[What you are asked to do]: Reproduce the extracted text from every row below character for character, leaving the pictures out of your answer.

[Data supplied]:
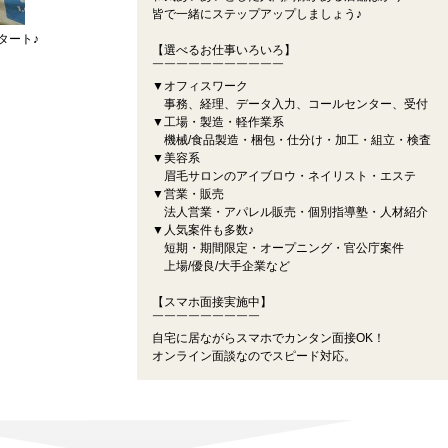
皆で一緒にステップアップしましょう♪
タート♪
【選べるお仕事いろいろ】
￣￣￣￣￣￣￣￣￣￣￣
▼オフィスワーク
事務、経理、データ入力、コールセンター、受付
▼工場・製造・軽作業系
機械/食品製造・梱包・仕分け・加工・組立・検査
▼美容系
眉毛サロンのアイブロウ・ネイリスト・エステ
▼営業・販売
法人営業・アパレル販売・個別指導塾・人材紹介
▼人気案件も多数♪
短期・期間限定・オープニング・官公庁案件
上場/優良/大手企業など
【スマホ面接実施中】
￣￣￣￣￣￣￣￣￣
自宅に居ながらスマホでカンタン面接OK！
オンライン面談なのでスピード対応。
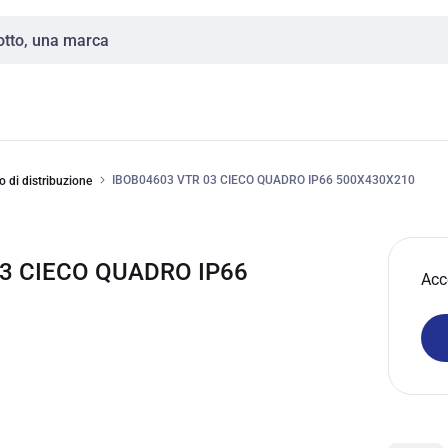
IBOB04603 VTR 03 CIECO QUADRO IP66 500X430X210
 di distribuzione
03 CIECO QUADRO IP66
Acc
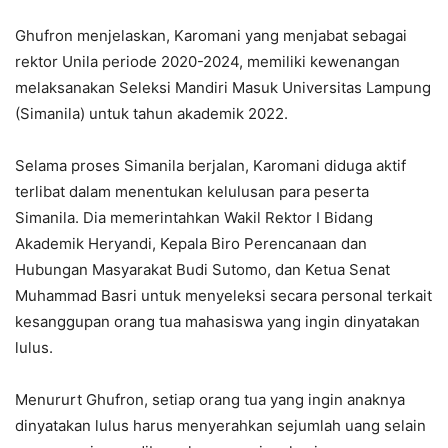
Ghufron menjelaskan, Karomani yang menjabat sebagai
rektor Unila periode 2020-2024, memiliki kewenangan
melaksanakan Seleksi Mandiri Masuk Universitas Lampung
(Simanila) untuk tahun akademik 2022.
Selama proses Simanila berjalan, Karomani diduga aktif
terlibat dalam menentukan kelulusan para peserta
Simanila. Dia memerintahkan Wakil Rektor I Bidang
Akademik Heryandi, Kepala Biro Perencanaan dan
Hubungan Masyarakat Budi Sutomo, dan Ketua Senat
Muhammad Basri untuk menyeleksi secara personal terkait
kesanggupan orang tua mahasiswa yang ingin dinyatakan
lulus.
Menururt Ghufron, setiap orang tua yang ingin anaknya
dinyatakan lulus harus menyerahkan sejumlah uang selain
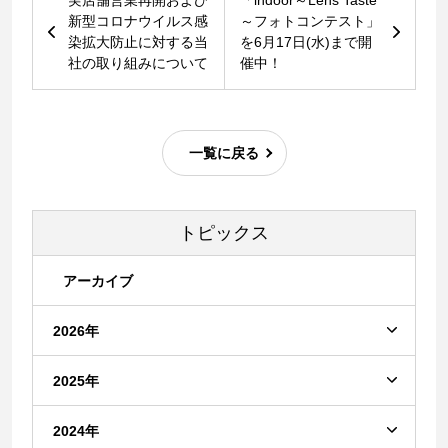
実店舗営業再開および
「indoor～Lens Taste
新型コロナウイルス感
～フォトコンテスト」
染拡大防止に対する当
を6月17日(水)まで開
社の取り組みについて
催中！
一覧に戻る
トピックス
アーカイブ
2026年
2025年
2024年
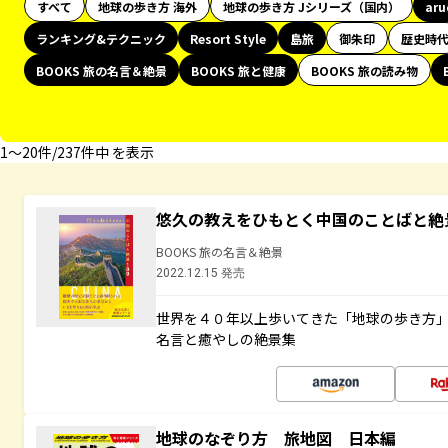
すべて
地球の歩き方 海外
地球の歩き方 Jシリーズ（国内）
ar
ランキング&テクニック
Resort Style
島旅
御朱印
歴史時
BOOKS 旅の名言＆絶景
BOOKS 旅と健康
BOOKS 旅の読み物
1〜20件/237件中 を表示
悠久の教えをひもとく中国のことばと絶
BOOKS 旅の名言＆絶景
2022.12.15 発売
世界を４０年以上歩いてきた「地球の歩き方
名言と癒やしの絶景集
地球のなぞり方 旅地図 日本編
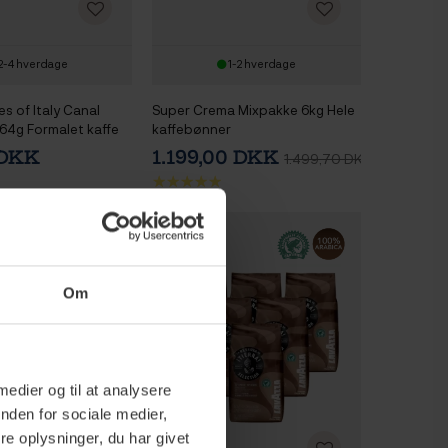
2-4 hverdage
1-2 hverdage
s of Italy Canal
Super Crema Mixpakke 6kg Hele
64g Formalet kaffe
kaffebønner
 DKK
1.199,00 DKK
1.499,70 DKK
Om
 medier og til at analysere
nden for sociale medier,
e oplysninger, du har givet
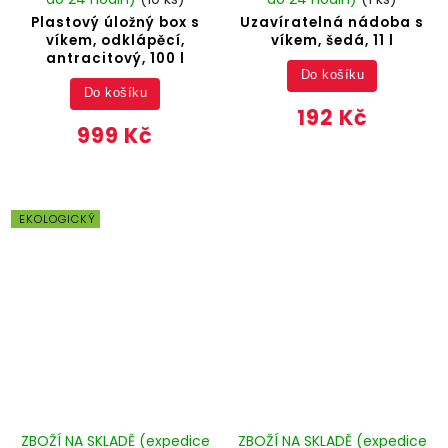
Plastový úložný box s
Uzavíratelná nádoba s
víkem, odklápěcí,
víkem, šedá, 11 l
antracitový, 100 l
Do košíku
Do košíku
192 Kč
999 Kč
EKOLOGICKÝ
ZBOŽÍ NA SKLADĚ (expedice
ZBOŽÍ NA SKLADĚ (expedice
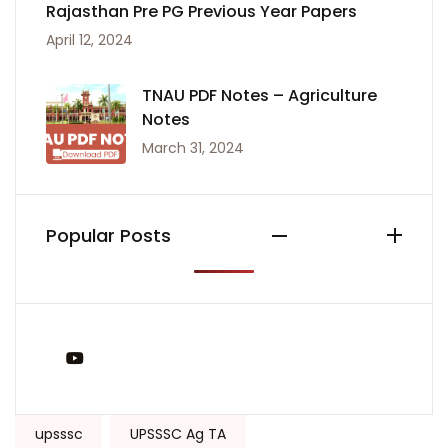
Rajasthan Pre PG Previous Year Papers
April 12, 2024
TNAU PDF Notes – Agriculture
Notes
March 31, 2024
Popular Posts
You Tube
Tags:
upsssc
UPSSSC Ag TA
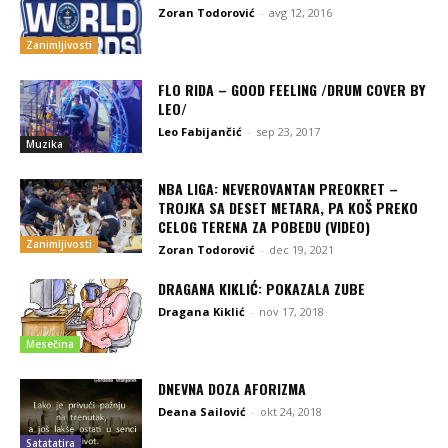
Zoran Todorović
-
avg 12, 2016
Zanimljivosti
FLO RIDA – GOOD FEELING /DRUM COVER BY
LEO/
Leo Fabijančić
-
sep 23, 2017
Muzika
NBA LIGA: NEVEROVANTAN PREOKRET –
TROJKA SA DESET METARA, PA KOŠ PREKO
CELOG TERENA ZA POBEDU (VIDEO)
Zanimljivosti
Zoran Todorović
-
dec 19, 2021
DRAGANA KIKLIĆ: POKAZALA ZUBE
Dragana Kiklić
-
nov 17, 2018
Mesečina
DNEVNA DOZA AFORIZMA
Deana Sailović
-
okt 24, 2018
Satatatira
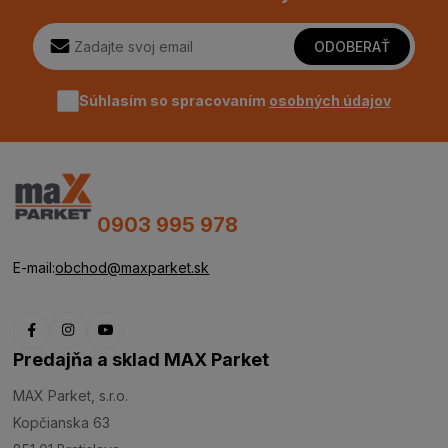
ODOBERAŤ
Súhlasím so spracovaním
osobných údajov
0903 995 978
E-mail:
obchod@maxparket.sk
Predajňa a sklad MAX Parket
MAX Parket, s.r.o.
Kopčianska 63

[Response for this exercise]:
皆で一緒にステップアップしましょう♪
タート♪
【選べるお仕事いろいろ】
￣￣￣￣￣￣￣￣￣￣￣
▼オフィスワーク
事務、経理、データ入力、コールセンター、受付
▼工場・製造・軽作業系
機械/食品製造・梱包・仕分け・加工・組立・検査
▼美容系
眉毛サロンのアイブロウ・ネイリスト・エステ
▼営業・販売
法人営業・アパレル販売・個別指導塾・人材紹介
▼人気案件も多数♪
短期・期間限定・オープニング・官公庁案件
上場/優良/大手企業など
【スマホ面接実施中】
￣￣￣￣￣￣￣￣￣
自宅に居ながらスマホでカンタン面接OK！
オンライン面談なのでスピード対応。
IBOB04603 VTR 03 CIECO QUADRO IP66 500X430X210
 di distribuzione
03 CIECO QUADRO IP66
Acc
Ghufron menjelaskan, Karomani yang menjabat sebagai
rektor Unila periode 2020-2024, memiliki kewenangan
melaksanakan Seleksi Mandiri Masuk Universitas Lampung
(Simanila) untuk tahun akademik 2022.
Selama proses Simanila berjalan, Karomani diduga aktif
terlibat dalam menentukan kelulusan para peserta
Simanila. Dia memerintahkan Wakil Rektor I Bidang
Akademik Heryandi, Kepala Biro Perencanaan dan
Hubungan Masyarakat Budi Sutomo, dan Ketua Senat
Muhammad Basri untuk menyeleksi secara personal terkait
kesanggupan orang tua mahasiswa yang ingin dinyatakan
lulus.
Menururt Ghufron, setiap orang tua yang ingin anaknya
dinyatakan lulus harus menyerahkan sejumlah uang selain
実店舗営業再開および
「indoor～Lens Taste
新型コロナウイルス感
～フォトコンテスト」
染拡大防止に対する当
を6月17日(水)まで開
社の取り組みについて
催中！
一覧に戻る
トピックス
アーカイブ
2026年
2025年
2024年
すべて
地球の歩き方 海外
地球の歩き方 Jシリーズ（国内）
ar
ランキング&テクニック
Resort Style
島旅
御朱印
歴史時
BOOKS 旅の名言＆絶景
BOOKS 旅と健康
BOOKS 旅の読み物
1〜20件/237件中 を表示
悠久の教えをひもとく中国のことばと絶
BOOKS 旅の名言＆絶景
2022.12.15 発売
世界を４０年以上歩いてきた「地球の歩き方
名言と癒やしの絶景集
地球のなぞり方 旅地図 日本編
2-4 hverdage
1-2 hverdage
s of Italy Canal
Super Crema Mixpakke 6kg Hele
64g Formalet kaffe
kaffebønner
 DKK
1.199,00 DKK
1.499,70 DKK
Om
 medier og til at analysere
nden for sociale medier,
e oplysninger, du har givet
Plastový úložný box s
Uzavíratelná nádoba s
víkem, odklápěcí,
víkem, šedá, 11 l
antracitový, 100 l
Do košíku
Do košíku
192 Kč
999 Kč
EKOLOGICKÝ
ZBOŽÍ NA SKLADĚ (expedice
ZBOŽÍ NA SKLADĚ (expedice
Rajasthan Pre PG Previous Year Papers
April 12, 2024
TNAU PDF Notes – Agriculture
Notes
March 31, 2024
Popular Posts
You Tube
Tags:
upsssc
UPSSSC Ag TA
Zoran Todorović
-
avg 12, 2016
Zanimljivosti
FLO RIDA – GOOD FEELING /DRUM COVER BY
LEO/
Leo Fabijančić
-
sep 23, 2017
Muzika
NBA LIGA: NEVEROVANTAN PREOKRET –
TROJKA SA DESET METARA, PA KOŠ PREKO
CELOG TERENA ZA POBEDU (VIDEO)
Zanimljivosti
Zoran Todorović
-
dec 19, 2021
DRAGANA KIKLIĆ: POKAZALA ZUBE
Dragana Kiklić
-
nov 17, 2018
Mesečina
DNEVNA DOZA AFORIZMA
Deana Sailović
-
okt 24, 2018
Satatatira
ODOBERAŤ
Súhlasím so spracovaním
osobných údajov
0903 995 978
E-mail:
obchod@maxparket.sk
Predajňa a sklad MAX Parket
MAX Parket, s.r.o.
Kopčianska 63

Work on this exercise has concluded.